For Educators

Introductory Research Activity

A draft introductory activity has been developed by Stanford Solar Center to introduce students to the monitors and their data. This activity is currently being tested in classrooms. It is best done with data from your own monitor. However, sample data is available if you are interested in trying the activity before you obtain a monitor: SID Activities Teacher Guide (pdf)


Classroom Materials

The Chabot Space and Science Center has partnered with the Stanford Solar Center to develop classroom materials, laboratory activities, and teacher training for the Space Weather Monitor Project. The focus of the materials is the Sun and Space Weather.

Space Weather Forecast - Teachers Guide (pdf)

A solar curriculum developed and tested at San Leandro High School, San Leandro, California has been successfully used and tested with various high school general science classes. A brief description is available at: SLHS Solar Curriculum


Samples of Student Work

Click above for a collection of student worksheets and research projects associated with the Space Weather Monitors.


Other References


Simulations of the Ionosphere

For a simulation/visualization of how the ionosphere responds to day and night, see Visualizing the Ionosphere. Note that the videos represent a coronal mass ejection (CME) striking the Earth, not a solar flare as the SIDs pick up. So only the day/night and north/south hemisphere information is relevant to SID data.

Potential Research Projects

Sunrise/Sunset-related Phenomena

During periods of low solar activity (e.g. 2006) it may be necessary to focus on aspects of the data other than solar flares. Your students might be able to do something intriguing related to the sunrise and sunset "signatures" that the monitors pick up.

Tracking Solar Flares

Your students might attempt to compare solar flare signatures from various SID monitors to find out if latitude affects the signatures and hence the ionospheric response to flares.

Ionization Effects

There is much your students can learn by trying to understand the processes going on in the ionosphere. How and why do VLF signals bounce off the ionosphere, and thus provide communication "around" the Earth? Why are the daytime and nighttime SID signals different? How does the Sun normally influence the ionosphere? What happens to the ionosphere during a solar flare? These are more questions of discovery rather than research, but they provide an important background understanding for some of the research exercises suggested.

SID and AWESOME Antennas

"Antennas, to quote a friend, are one of life's eternal mysteries." The SID Manual describes how to build a couple loop antennas, one twice the diameter of the other. But the options for size, shape, materials, and wire are almost unlimited. Why? What is the best design and size for a SID antenna, for an AWESOME one? What are the tradeoffs? Most of these answers are unknown. Perhaps your students would like to figure them out. To get started, try reading: Antenna Basics and look at our page of questions about antennas.

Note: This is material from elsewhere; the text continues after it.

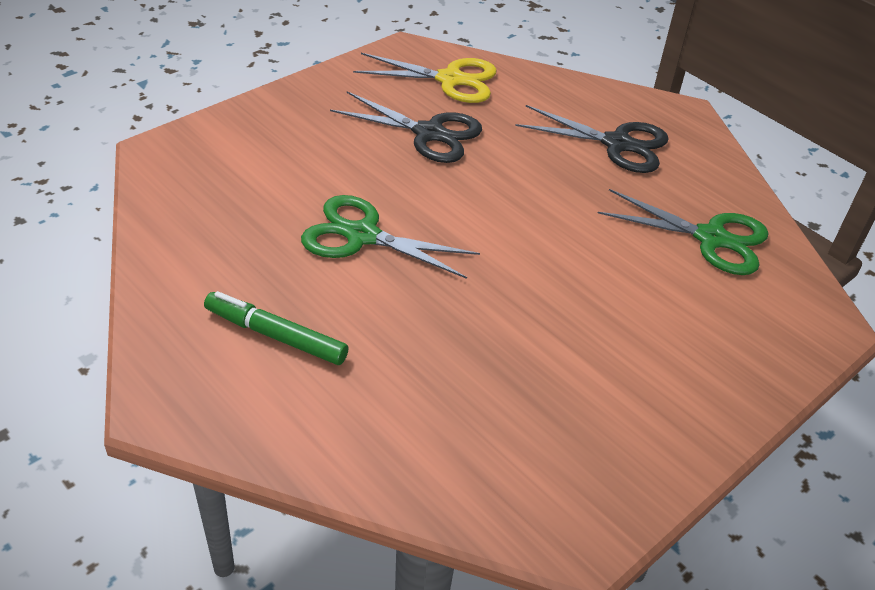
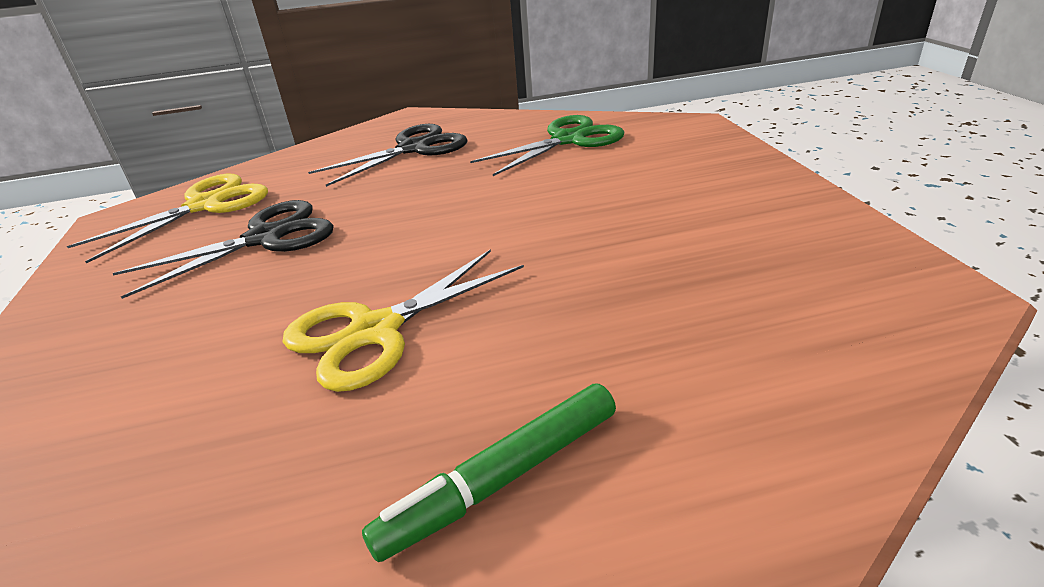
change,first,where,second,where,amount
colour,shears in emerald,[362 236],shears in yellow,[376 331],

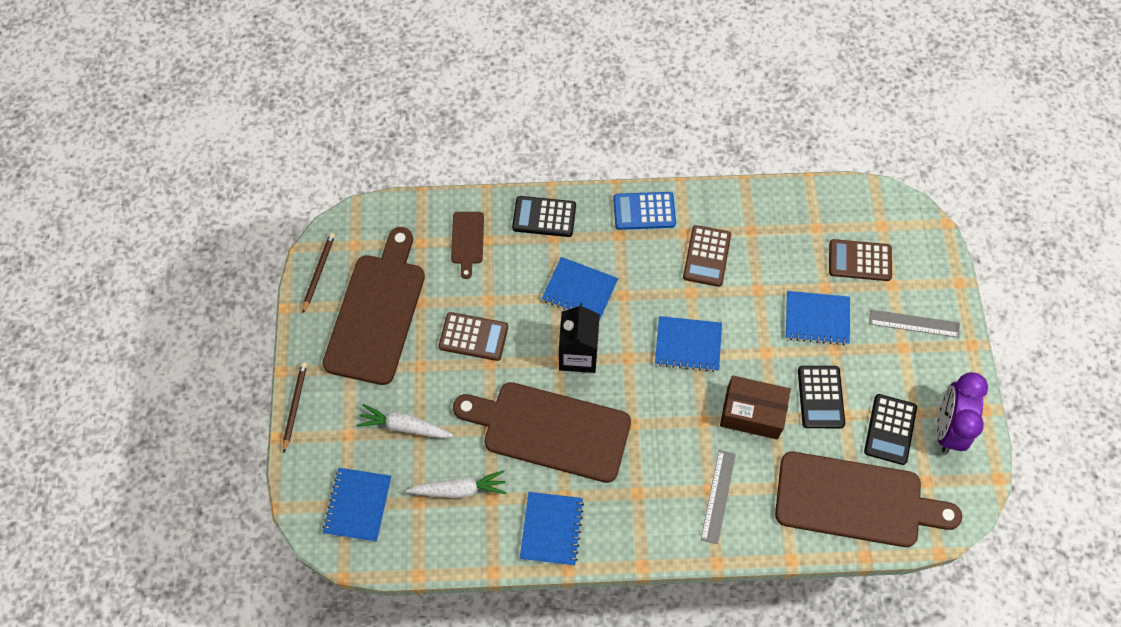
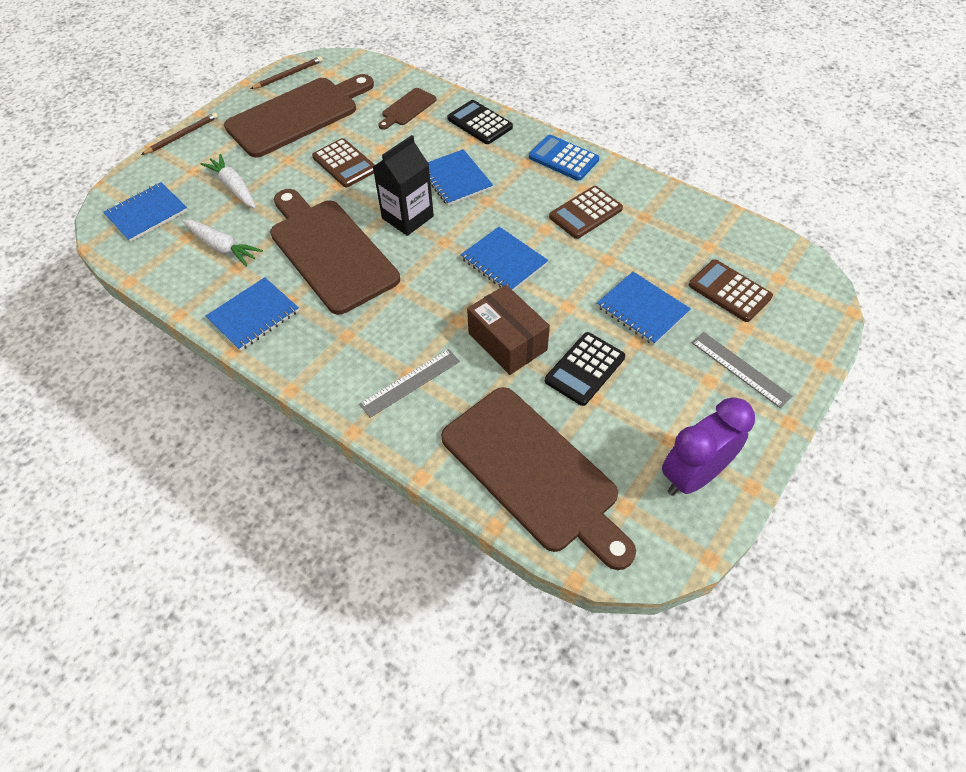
change,first,where,second,where,amount
missing,calculator in black,[890 429],,,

Nighttime Data Research Activities

Your SID or AWESOME monitor can run 24 hours a day. Obviously, solar activity will affect the ionosphere only during the daytime. But many phenomena such as lighting storms and gamma ray bursts have a dramatic effect on the nighttime ionosphere, when effects from the Sun no longer drown them out. Stanford's STAR Laboratory - VLF Group investigates the Earth's electrical environment, lightning discharges, radiation belts, and the ionosphere. The AWESOME instrument data is broad-band and much more sensitive than the SID instrument's and thus more useful for nighttime ionospheric research. If you have advanced students who are interested in looking into this area, here are some nighttime data suggestions.

Predicting Solar Storms

Like predicting Earth's weather, predicting the occurrence of a solar flare or storm is complex and difficult work, an area that the professionals are just beginning to understand.

Ionospheric Changes as Earthquake Predictors?

There is some intriguing research about whether large earthquakes are associated with ionospheric changes caused by electromagnetic signals released by the crushing of rock crystalline structures. If so, then ionospheric changes might be a mechanism for major earthquake prediction. This research is still young and controversial and, if there are effects, they may be way too subtle for the SID or even the AWESOME instruments to pick up.